Quoted text ▸
— Start —

Question

If V is a finite dimension vector space, x, y are in V, is it true that \(x\otimes y\) = \(y\otimes x\)
Please, help

Answer 1

Do I have to separate it into cases:
1/ x, y are in the same basis, then x \(\otimes ~~y\) = \( y ~~\otimes~~x\)
2/ if they are in different basis, then x \(\otimes~~y\neq x\otimes y\)

Answer 2

If I remember correctly, cross products are anticommunitive, that is
x⊗y = -y⊗x
It's been a while since I did vector spaces though.

Answer 3

but I need proof for whatever I say, Pleeeeeeeeeease

Answer 4

because orientation matters in vector spaces, the only case where x⊗y = y⊗x is true, would be the case where x,y are null vectors (x=0,y=0). For proof you can do an example, pick any two not null vectors and do both cross products, they will have different answers.

Answer 5

how do u define \(\otimes\) ?

Answer 6

I did, but I confused. Let x, y are in R^2. {(1,0) , (0,1)} is the basis of R^2
let x = (1,2) and y = (2,0 ) in R^2 ,
so, x = ( e1 + 2e2) , y = (2e1)
x \(\otimes y\) = (e1 +2e2) \(\otimes~~ 2e1\)

Answer 7

=(e1\(\otimes 2e1)+ (2e2 ~~\otimes ~2e1)\)

Answer 8

\(y~\otimes x = 2e1\otimes (e1+2e2)=(2e1\otimes e1 )+ (2e1\otimes 2e2)\)
are they the same? I see they are the same but they are supposedly not.

— End —

Stored rows ▸
— Start —

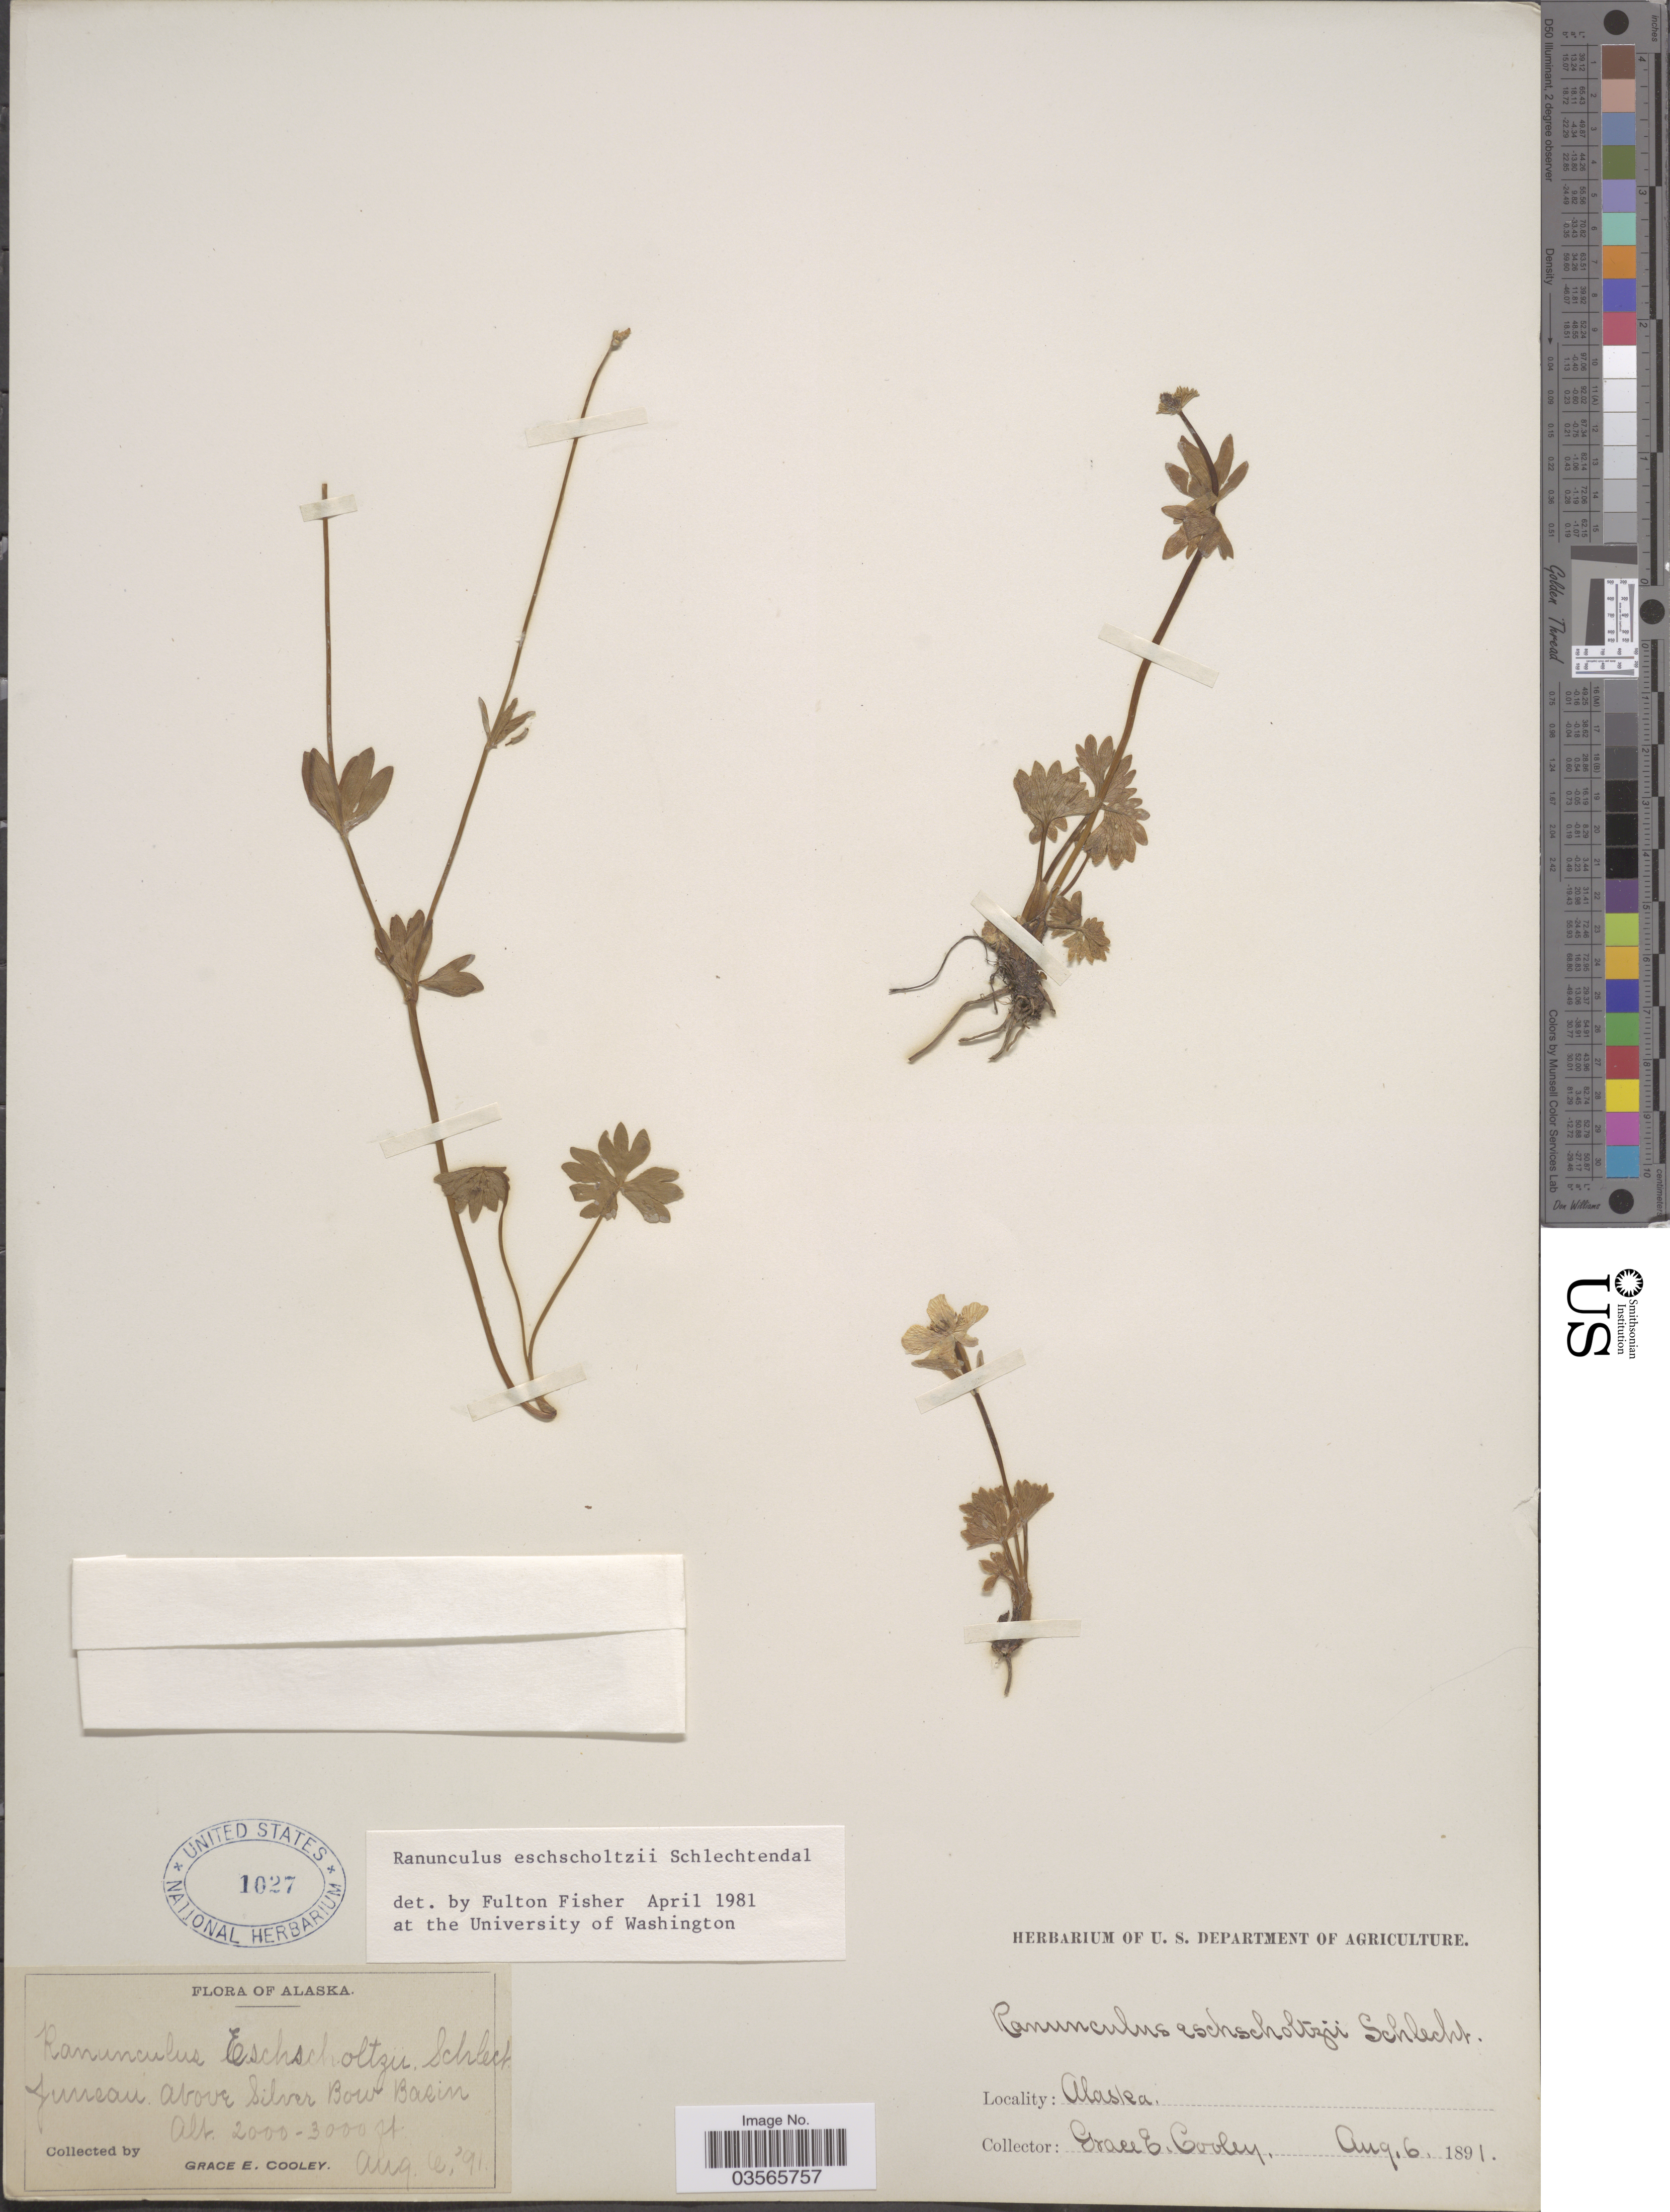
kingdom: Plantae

— End —
— Start —

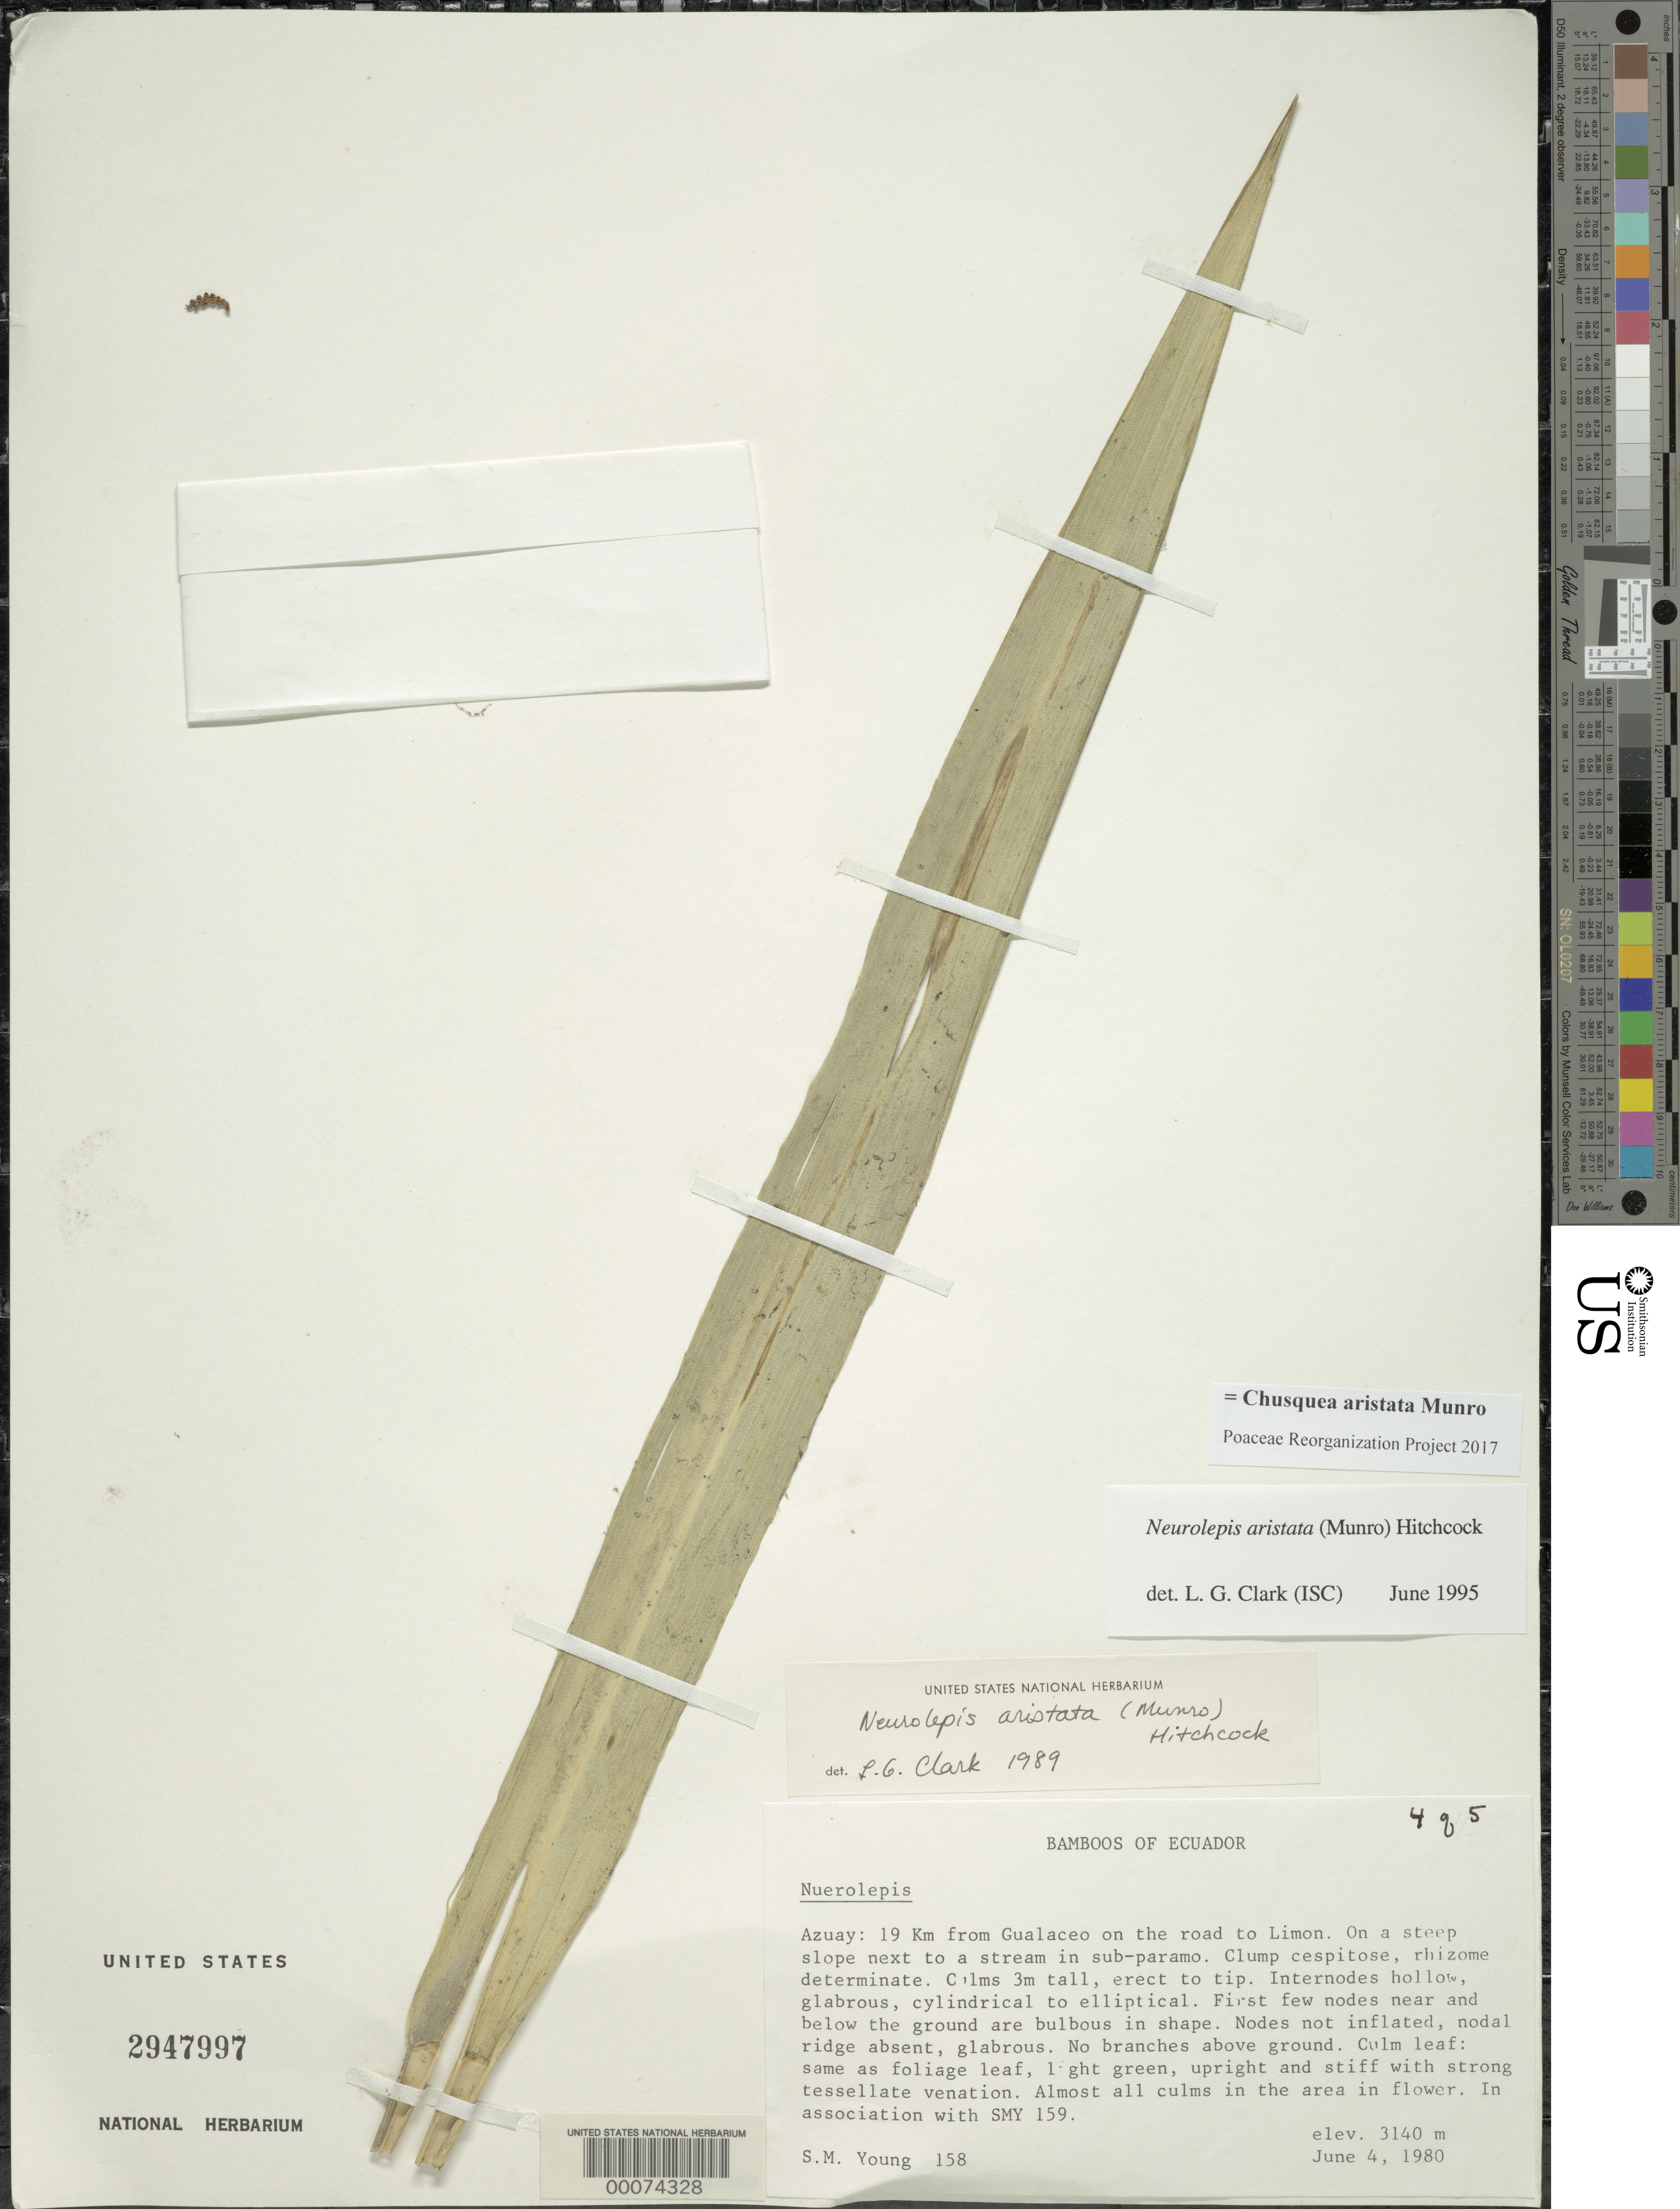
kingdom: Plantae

— End —

Stated goal A ▸
Answer these from the forum thread on tensor products above:
(i) What basis of R^2 does the poster give?
(ii) Which vectors are chosen as x and y in R^2?
(iii) According to Answer 4, in what single case is x⊗y = y⊗x true?
Stated goal B ▸ Pick up the forum thread on tensor products after its final post and write the next reply.

Task answer A ▸
(i) {(1,0), (0,1)}
(ii) x = (1,2) and y = (2,0)
(iii) When x and y are null vectors (x = 0, y = 0)

Task answer B ▸
Answer 9

@helder_edwin it's notation for cross product.
\[\large\vec{x}\otimes \vec{y} =\left[ \begin{matrix}
\textbf{i}& \textbf{j} & \textbf{k} \\
x_1 & x_2 & x_3 \\
y_1 & y_2 & y_3\\
\end{matrix} \right]
= \left[\begin{matrix}
x_2& x_3\\
y_2&y_3\\
\end{matrix} \right]\textbf{i}-\left[\begin{matrix}
x_1& x_3\\
y_1&y_3\\
\end{matrix} \right]\textbf{j}+\left[\begin{matrix}
x_1& x_2\\
y_1&y_2\\
\end{matrix} \right]\textbf{i}\]

Answer 10

OK. But this operation is only defined in R^3. Not in any finite dimensional space vector.

Answer 11

And u were right. It is not commutative. This can be seen from the definition u just posted.

(The last i should be k, though.)

Answer 12

indeed it should, as it happens that's a lot of latex to type out, lol. Also, the question didn't mention what degree space we were in, so i assumed R^3.

Answer 13

I agree: a lot to type.

Answer 14

Question: tensor product = cross product?

Answer 15

NO !!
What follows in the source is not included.